● **Description of the task**: The answer must consist of every line below containing "Wastewater".

● **Raw data**:

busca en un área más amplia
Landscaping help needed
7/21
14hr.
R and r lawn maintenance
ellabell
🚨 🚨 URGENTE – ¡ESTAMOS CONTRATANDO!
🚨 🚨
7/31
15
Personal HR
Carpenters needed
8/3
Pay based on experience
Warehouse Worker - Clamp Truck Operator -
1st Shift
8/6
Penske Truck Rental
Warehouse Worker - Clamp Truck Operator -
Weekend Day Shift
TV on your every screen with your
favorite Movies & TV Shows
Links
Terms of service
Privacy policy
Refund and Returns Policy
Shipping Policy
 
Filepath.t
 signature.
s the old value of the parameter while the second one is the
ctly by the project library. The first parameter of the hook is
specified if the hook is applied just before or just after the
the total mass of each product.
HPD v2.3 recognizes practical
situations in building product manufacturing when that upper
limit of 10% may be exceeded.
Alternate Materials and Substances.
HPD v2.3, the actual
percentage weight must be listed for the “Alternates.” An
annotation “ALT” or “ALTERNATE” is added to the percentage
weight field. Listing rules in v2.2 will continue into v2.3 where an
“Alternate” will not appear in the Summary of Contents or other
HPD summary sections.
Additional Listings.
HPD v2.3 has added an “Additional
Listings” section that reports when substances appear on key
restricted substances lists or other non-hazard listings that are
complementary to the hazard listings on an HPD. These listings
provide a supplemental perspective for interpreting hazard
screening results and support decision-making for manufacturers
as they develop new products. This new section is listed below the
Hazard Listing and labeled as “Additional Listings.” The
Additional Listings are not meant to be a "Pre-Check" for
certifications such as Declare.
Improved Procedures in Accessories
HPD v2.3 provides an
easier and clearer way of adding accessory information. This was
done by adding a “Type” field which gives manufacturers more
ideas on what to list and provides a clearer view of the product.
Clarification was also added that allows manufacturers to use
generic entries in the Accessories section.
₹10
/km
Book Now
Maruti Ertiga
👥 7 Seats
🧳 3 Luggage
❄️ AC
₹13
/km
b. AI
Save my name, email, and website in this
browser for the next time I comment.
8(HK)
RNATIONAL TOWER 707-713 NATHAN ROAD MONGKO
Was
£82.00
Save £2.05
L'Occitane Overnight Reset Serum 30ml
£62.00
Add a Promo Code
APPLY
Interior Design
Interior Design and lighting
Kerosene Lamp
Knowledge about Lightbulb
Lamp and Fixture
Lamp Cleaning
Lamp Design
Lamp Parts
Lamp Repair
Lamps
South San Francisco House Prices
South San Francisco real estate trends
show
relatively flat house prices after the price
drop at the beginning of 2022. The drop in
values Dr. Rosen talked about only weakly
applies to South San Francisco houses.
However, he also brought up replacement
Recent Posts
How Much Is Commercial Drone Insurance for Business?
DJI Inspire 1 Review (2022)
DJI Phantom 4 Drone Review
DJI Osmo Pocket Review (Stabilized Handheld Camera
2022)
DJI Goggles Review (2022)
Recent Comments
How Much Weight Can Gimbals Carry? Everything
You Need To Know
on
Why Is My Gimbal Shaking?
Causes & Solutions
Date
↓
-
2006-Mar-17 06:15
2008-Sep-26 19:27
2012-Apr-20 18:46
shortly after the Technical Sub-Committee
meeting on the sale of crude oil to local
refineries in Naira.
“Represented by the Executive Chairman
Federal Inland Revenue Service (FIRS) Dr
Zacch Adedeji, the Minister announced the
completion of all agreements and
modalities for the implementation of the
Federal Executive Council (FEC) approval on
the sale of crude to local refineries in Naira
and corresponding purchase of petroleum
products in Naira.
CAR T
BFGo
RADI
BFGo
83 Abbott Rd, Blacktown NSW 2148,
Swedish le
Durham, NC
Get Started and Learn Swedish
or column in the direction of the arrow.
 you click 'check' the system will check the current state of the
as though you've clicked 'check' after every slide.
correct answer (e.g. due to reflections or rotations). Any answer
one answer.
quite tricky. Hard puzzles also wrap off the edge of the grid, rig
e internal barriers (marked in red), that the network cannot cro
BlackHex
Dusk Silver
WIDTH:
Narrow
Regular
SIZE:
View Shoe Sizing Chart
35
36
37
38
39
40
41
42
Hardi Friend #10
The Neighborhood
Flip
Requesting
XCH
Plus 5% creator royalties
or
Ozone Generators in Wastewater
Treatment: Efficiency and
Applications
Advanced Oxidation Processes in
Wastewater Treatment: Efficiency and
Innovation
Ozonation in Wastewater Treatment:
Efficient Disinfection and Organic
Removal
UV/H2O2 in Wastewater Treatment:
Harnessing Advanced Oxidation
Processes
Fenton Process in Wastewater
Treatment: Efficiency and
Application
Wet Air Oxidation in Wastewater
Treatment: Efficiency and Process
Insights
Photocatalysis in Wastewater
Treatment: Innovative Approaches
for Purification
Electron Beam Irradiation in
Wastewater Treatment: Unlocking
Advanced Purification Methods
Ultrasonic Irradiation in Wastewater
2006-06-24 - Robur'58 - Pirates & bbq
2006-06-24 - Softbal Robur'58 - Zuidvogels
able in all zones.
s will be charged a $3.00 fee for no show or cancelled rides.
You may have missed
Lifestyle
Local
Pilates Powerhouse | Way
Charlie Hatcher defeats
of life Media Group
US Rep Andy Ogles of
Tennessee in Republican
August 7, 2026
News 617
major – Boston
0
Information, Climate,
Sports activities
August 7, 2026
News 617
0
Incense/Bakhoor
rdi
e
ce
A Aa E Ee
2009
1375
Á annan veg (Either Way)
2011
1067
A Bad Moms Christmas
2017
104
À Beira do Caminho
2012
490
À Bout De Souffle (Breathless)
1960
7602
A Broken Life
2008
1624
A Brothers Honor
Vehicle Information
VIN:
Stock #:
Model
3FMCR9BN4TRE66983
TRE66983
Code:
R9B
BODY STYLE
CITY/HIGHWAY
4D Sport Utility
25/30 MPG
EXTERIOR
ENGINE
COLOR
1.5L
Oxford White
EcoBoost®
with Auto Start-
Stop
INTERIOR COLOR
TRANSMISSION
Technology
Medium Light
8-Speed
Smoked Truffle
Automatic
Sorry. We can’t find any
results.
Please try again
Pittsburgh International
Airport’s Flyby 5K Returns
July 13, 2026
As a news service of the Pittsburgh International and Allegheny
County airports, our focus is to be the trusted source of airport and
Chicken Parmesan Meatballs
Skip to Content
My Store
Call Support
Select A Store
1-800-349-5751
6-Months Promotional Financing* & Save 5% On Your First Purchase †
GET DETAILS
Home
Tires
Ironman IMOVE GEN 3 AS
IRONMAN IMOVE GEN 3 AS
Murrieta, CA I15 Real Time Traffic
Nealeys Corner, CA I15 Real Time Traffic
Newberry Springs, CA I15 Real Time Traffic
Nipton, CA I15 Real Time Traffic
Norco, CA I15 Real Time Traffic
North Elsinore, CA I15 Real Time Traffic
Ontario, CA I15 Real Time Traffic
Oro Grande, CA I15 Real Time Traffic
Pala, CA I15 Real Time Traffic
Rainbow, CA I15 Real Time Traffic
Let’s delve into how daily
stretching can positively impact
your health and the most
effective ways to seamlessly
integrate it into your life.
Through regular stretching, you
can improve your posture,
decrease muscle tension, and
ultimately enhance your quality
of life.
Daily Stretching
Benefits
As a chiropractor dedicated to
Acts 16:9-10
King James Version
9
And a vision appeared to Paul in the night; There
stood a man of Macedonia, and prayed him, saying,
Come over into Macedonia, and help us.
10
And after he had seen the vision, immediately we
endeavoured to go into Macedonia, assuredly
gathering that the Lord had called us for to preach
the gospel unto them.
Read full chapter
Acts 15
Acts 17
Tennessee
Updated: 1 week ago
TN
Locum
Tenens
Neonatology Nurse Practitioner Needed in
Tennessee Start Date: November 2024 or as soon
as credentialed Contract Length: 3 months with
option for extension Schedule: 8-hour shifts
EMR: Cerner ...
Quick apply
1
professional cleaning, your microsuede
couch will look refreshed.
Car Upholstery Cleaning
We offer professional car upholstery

● **Exercise answer**:
Ozone Generators in Wastewater
Wastewater Treatment: Efficiency and
Ozonation in Wastewater Treatment:
UV/H2O2 in Wastewater Treatment:
Fenton Process in Wastewater
Wet Air Oxidation in Wastewater
Photocatalysis in Wastewater
Wastewater Treatment: Unlocking
Ultrasonic Irradiation in Wastewater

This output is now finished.